# Assigned task
Provide only the number of lines below that hold "corners".

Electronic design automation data
- Opening Delimiter -
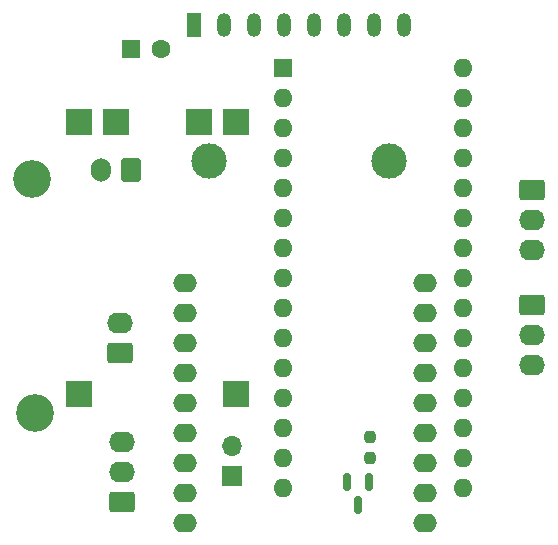
<source format=gbr>
%TF.GenerationSoftware,KiCad,Pcbnew,(5.99.0-10431-gb63c482347)*%
%TF.CreationDate,2021-11-02T14:19:32+01:00*%
%TF.ProjectId,boitarire,626f6974-6172-4697-9265-2e6b69636164,rev?*%
%TF.SameCoordinates,Original*%
%TF.FileFunction,Soldermask,Top*%
%TF.FilePolarity,Negative*%
%FSLAX46Y46*%
G04 Gerber Fmt 4.6, Leading zero omitted, Abs format (unit mm)*
G04 Created by KiCad (PCBNEW (5.99.0-10431-gb63c482347)) date 2021-11-02 14:19:32*
%MOMM*%
%LPD*%
G01*
G04 APERTURE LIST*
G04 Aperture macros list*
%AMRoundRect*
0 Rectangle with rounded corners*
0 $1 Rounding radius*
0 $2 $3 $4 $5 $6 $7 $8 $9 X,Y pos of 4 corners*
0 Add a 4 corners polygon primitive as box body*
4,1,4,$2,$3,$4,$5,$6,$7,$8,$9,$2,$3,0*
0 Add four circle primitives for the rounded corners*
1,1,$1+$1,$2,$3*
1,1,$1+$1,$4,$5*
1,1,$1+$1,$6,$7*
1,1,$1+$1,$8,$9*
0 Add four rect primitives between the rounded corners*
20,1,$1+$1,$2,$3,$4,$5,0*
20,1,$1+$1,$4,$5,$6,$7,0*
20,1,$1+$1,$6,$7,$8,$9,0*
20,1,$1+$1,$8,$9,$2,$3,0*%
G04 Aperture macros list end*
%ADD10R,2.250000X2.250000*%
%ADD11C,3.200000*%
%ADD12RoundRect,0.237500X-0.237500X0.250000X-0.237500X-0.250000X0.237500X-0.250000X0.237500X0.250000X0*%
%ADD13RoundRect,0.150000X-0.150000X0.587500X-0.150000X-0.587500X0.150000X-0.587500X0.150000X0.587500X0*%
%ADD14R,1.700000X1.700000*%
%ADD15O,1.700000X1.700000*%
%ADD16R,1.600000X1.600000*%
%ADD17O,1.600000X1.600000*%
%ADD18C,3.000000*%
%ADD19R,1.200000X2.000000*%
%ADD20O,1.200000X2.000000*%
%ADD21RoundRect,0.250000X-0.845000X0.620000X-0.845000X-0.620000X0.845000X-0.620000X0.845000X0.620000X0*%
%ADD22O,2.190000X1.740000*%
%ADD23RoundRect,0.250000X0.845000X-0.620000X0.845000X0.620000X-0.845000X0.620000X-0.845000X-0.620000X0*%
%ADD24RoundRect,0.250000X0.600000X0.750000X-0.600000X0.750000X-0.600000X-0.750000X0.600000X-0.750000X0*%
%ADD25O,1.700000X2.000000*%
%ADD26C,1.600000*%
%ADD27O,2.000000X1.600000*%
G04 APERTURE END LIST*
D10*
%TO.C,U2*%
X144850000Y-77350000D03*
X158150000Y-77350000D03*
X148000000Y-54350000D03*
X155000000Y-54350000D03*
X144850000Y-54350000D03*
X158150000Y-54350000D03*
%TD*%
D11*
%TO.C,H2*%
X141100000Y-79000000D03*
%TD*%
D12*
%TO.C,R1*%
X169500000Y-80987500D03*
X169500000Y-82812500D03*
%TD*%
D13*
%TO.C,Q1*%
X169450000Y-84862500D03*
X167550000Y-84862500D03*
X168500000Y-86737500D03*
%TD*%
D14*
%TO.C,SW1*%
X157800000Y-84300000D03*
D15*
X157800000Y-81760000D03*
%TD*%
D11*
%TO.C,H3*%
X140900000Y-59200000D03*
%TD*%
D16*
%TO.C,A1*%
X162140000Y-49750000D03*
D17*
X162140000Y-52290000D03*
X162140000Y-54830000D03*
X162140000Y-57370000D03*
X162140000Y-59910000D03*
X162140000Y-62450000D03*
X162140000Y-64990000D03*
X162140000Y-67530000D03*
X162140000Y-70070000D03*
X162140000Y-72610000D03*
X162140000Y-75150000D03*
X162140000Y-77690000D03*
X162140000Y-80230000D03*
X162140000Y-82770000D03*
X162140000Y-85310000D03*
X177380000Y-85310000D03*
X177380000Y-82770000D03*
X177380000Y-80230000D03*
X177380000Y-77690000D03*
X177380000Y-75150000D03*
X177380000Y-72610000D03*
X177380000Y-70070000D03*
X177380000Y-67530000D03*
X177380000Y-64990000D03*
X177380000Y-62450000D03*
X177380000Y-59910000D03*
X177380000Y-57370000D03*
X177380000Y-54830000D03*
X177380000Y-52290000D03*
X177380000Y-49750000D03*
%TD*%
D18*
%TO.C,U1*%
X155880000Y-57625000D03*
X171120000Y-57625000D03*
D19*
X154610000Y-46125000D03*
D20*
X157150000Y-46125000D03*
X159690000Y-46125000D03*
X162230000Y-46125000D03*
X164770000Y-46125000D03*
X167310000Y-46125000D03*
X169850000Y-46125000D03*
X172390000Y-46125000D03*
%TD*%
D21*
%TO.C,J4*%
X183200000Y-69870000D03*
D22*
X183200000Y-72410000D03*
X183200000Y-74950000D03*
%TD*%
D23*
%TO.C,J3*%
X148300000Y-73900000D03*
D22*
X148300000Y-71360000D03*
%TD*%
D24*
%TO.C,J1*%
X149250000Y-58450000D03*
D25*
X146750000Y-58450000D03*
%TD*%
D23*
%TO.C,J2*%
X148500000Y-86500000D03*
D22*
X148500000Y-83960000D03*
X148500000Y-81420000D03*
%TD*%
D21*
%TO.C,J5*%
X183200000Y-60120000D03*
D22*
X183200000Y-62660000D03*
X183200000Y-65200000D03*
%TD*%
D16*
%TO.C,C1*%
X149294888Y-48200000D03*
D26*
X151794888Y-48200000D03*
%TD*%
D27*
%TO.C,U3*%
X174160000Y-67940000D03*
X174160000Y-70480000D03*
X174160000Y-73020000D03*
X174160000Y-75560000D03*
X174160000Y-78100000D03*
X174160000Y-80640000D03*
X174160000Y-83180000D03*
X174160000Y-85720000D03*
X174160000Y-88260000D03*
X153840000Y-88260000D03*
X153840000Y-85720000D03*
X153840000Y-83180000D03*
X153840000Y-80640000D03*
X153840000Y-78100000D03*
X153840000Y-75560000D03*
X153840000Y-73020000D03*
X153840000Y-70480000D03*
X153840000Y-67940000D03*
%TD*%
M02*

</source>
- Closing Delimiter -
# Expected output
5